The language also comes in handy when traveling outside of American borders. With over 490 million Spanish-speakers across the globe, those who learn Spanish are able to build relationships outside of their English-speaking network, giving them options that monolingual English speakers may not have.
Benefits of Speaking Spanish in the Workplace
Ever considered taking your career international? In workplaces especially, being bilingual is a highly sought-after skill. Employees who are bilingual are able to better communicate with Spanish-speaking clients and handle foreign affairs. Even if you’re not planning on going global, there is plenty of need within the United States for Spanish-speaking employees in various industries, including hospitality, marketing, education, government, non-profit organizations, and more. Job boards like Indeed.com list tens of thousands of jobs for which Spanish language skills are required or preferred.
Colleges and universities are now preparing students for a globalized future by offering majors like Spanish Business, in addition to the traditional Spanish major and Spanish minor. No matter your professional goals, learning a second language gives you the opportunity to take your career to another level. As they prepare to enter the workforce, many college students are pursuing either a second major or a minor in Spanish to improve their marketability in their field of choice.
The World is Your Oyster
Year after year, destinations like Cancύn, the Caribbean, and Barcelona top the list as some of the world’s most popular travel destinations. Apart from their allure among tourists, these hotspots share in common a predominantly Spanish-speaking population. For visitors who are unfamiliar with the language, navigating these locales can be challenging and often requires the services of an interpreter (a career field that is projected to grow at a rapid rate over the next several years). For English-speaking travelers, even the most conversational Spanish can help to make your stay in a Spanish-speaking country much less stressful—and save you a lot of confusion.

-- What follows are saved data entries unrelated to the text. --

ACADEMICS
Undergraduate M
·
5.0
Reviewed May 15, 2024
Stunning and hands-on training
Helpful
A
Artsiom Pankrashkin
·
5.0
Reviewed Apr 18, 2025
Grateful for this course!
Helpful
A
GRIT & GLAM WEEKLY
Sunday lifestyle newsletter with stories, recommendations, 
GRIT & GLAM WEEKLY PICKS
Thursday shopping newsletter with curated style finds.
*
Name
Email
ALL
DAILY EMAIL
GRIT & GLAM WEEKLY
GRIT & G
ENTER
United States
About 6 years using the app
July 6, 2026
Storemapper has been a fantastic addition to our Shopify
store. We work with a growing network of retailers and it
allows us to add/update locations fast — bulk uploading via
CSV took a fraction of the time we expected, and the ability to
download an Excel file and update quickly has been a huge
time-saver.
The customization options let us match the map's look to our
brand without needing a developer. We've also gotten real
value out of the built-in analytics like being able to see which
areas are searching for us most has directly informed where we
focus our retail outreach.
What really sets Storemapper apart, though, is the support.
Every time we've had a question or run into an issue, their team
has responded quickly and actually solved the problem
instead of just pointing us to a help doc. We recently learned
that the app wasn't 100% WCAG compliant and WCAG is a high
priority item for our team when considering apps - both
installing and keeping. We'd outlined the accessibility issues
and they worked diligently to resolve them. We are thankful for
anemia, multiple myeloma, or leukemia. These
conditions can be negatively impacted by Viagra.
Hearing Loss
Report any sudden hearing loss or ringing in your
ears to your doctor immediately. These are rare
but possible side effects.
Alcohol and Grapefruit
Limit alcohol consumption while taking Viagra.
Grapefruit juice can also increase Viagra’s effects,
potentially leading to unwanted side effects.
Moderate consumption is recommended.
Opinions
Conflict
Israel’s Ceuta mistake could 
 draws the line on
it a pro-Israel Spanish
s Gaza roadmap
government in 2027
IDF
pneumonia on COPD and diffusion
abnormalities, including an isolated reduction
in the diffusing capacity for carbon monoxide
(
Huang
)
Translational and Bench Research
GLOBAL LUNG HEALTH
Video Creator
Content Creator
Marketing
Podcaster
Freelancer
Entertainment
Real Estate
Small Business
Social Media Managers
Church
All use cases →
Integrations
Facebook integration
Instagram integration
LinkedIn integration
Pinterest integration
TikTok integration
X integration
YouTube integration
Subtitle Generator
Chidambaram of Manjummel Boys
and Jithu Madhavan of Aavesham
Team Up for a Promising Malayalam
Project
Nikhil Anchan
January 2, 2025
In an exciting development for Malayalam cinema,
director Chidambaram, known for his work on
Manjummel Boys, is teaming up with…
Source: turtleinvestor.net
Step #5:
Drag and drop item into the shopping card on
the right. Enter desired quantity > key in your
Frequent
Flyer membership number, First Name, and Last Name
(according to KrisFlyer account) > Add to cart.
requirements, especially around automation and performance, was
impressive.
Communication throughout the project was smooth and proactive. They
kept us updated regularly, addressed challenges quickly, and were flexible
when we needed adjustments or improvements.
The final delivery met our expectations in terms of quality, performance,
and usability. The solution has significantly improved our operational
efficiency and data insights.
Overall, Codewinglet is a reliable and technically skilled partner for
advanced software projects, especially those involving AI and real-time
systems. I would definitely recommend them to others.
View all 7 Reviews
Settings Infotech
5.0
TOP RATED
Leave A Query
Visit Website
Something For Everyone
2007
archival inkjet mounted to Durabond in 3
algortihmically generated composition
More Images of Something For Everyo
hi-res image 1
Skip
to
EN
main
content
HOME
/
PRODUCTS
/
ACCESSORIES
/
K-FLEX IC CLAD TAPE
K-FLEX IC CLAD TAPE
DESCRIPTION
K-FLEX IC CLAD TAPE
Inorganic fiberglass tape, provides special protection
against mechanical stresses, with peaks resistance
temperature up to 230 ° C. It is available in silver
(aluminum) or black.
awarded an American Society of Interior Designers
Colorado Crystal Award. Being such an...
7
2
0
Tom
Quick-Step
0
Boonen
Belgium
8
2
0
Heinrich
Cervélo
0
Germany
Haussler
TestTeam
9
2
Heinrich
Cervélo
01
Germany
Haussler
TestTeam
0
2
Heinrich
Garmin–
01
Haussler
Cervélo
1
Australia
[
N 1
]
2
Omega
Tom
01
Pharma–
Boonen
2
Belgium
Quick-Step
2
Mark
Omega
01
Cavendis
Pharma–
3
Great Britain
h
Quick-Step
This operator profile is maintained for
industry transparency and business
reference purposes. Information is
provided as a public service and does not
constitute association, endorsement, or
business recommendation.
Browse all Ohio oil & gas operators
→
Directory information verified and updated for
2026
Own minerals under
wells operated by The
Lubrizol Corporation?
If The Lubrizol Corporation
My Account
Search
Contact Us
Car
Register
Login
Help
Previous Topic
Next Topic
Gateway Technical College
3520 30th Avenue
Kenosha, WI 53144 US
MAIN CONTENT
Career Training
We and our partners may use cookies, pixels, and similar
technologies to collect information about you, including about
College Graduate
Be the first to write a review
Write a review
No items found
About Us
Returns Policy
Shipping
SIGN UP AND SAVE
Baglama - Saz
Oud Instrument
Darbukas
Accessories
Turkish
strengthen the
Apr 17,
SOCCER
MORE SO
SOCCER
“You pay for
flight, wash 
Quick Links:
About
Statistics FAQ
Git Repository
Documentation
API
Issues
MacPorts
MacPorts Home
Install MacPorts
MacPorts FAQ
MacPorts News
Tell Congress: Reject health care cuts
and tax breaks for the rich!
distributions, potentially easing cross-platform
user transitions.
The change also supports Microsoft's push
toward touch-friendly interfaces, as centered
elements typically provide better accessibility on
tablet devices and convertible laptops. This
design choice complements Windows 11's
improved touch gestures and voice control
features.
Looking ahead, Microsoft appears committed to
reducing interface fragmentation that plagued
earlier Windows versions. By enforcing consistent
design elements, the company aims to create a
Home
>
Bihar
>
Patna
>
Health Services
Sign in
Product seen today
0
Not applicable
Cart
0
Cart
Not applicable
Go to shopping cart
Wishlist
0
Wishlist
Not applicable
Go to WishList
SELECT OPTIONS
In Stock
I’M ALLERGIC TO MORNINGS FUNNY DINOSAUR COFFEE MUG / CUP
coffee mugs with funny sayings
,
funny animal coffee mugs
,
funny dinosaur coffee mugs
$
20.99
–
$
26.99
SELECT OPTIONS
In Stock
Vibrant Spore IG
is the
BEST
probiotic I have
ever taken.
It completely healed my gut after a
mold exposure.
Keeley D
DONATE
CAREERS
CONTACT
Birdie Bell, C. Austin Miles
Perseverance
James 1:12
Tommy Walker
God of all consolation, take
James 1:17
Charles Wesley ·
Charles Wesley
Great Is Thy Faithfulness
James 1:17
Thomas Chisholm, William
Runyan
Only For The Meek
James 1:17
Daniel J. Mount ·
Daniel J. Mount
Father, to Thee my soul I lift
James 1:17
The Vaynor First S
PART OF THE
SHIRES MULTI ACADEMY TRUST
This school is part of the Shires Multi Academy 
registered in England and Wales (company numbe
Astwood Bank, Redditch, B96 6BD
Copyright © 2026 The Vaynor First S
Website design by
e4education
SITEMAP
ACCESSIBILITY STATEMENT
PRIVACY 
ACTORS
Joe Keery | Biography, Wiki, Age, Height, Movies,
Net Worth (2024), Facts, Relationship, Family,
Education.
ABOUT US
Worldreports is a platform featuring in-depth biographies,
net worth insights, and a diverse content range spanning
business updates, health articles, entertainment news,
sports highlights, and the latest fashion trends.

Is Learning Spanish Worth It?
Studying Spanish provides a wealth of opportunity. There are many ways to incorporate the Spanish language into your travels, career, and day-to-day life—and beginning your educational journey is just the first step.
While learning a new language in any setting is beneficial, there are a number of benefits to taking college Spanish classes. College and university Spanish professors are highly trained native and/or fluent speakers. They have been vetted by professionals and fellow faculty, so you can trust that the person teaching you will be well qualified to do so. The curriculum will involve not just the language itself, but also elements of history, geography, and sociology to ensure that you’re prepared to apply your knowledge in the real world, while avoiding cultural appropriation and faux pas.
Spanish courses at the college level also typically involve a study abroad experience, so you’ll be able to immerse yourself in the culture of a place where Spanish is the primary language. You’ll have opportunities to gain real-world exposure to written and verbal Spanish, and you’ll gain a newfound appreciation for the rich history of the language and its speakers worldwide.
Being educated by others who speak Spanish and are intimately familiar with its history is the best way to get the most out of your language learning experience.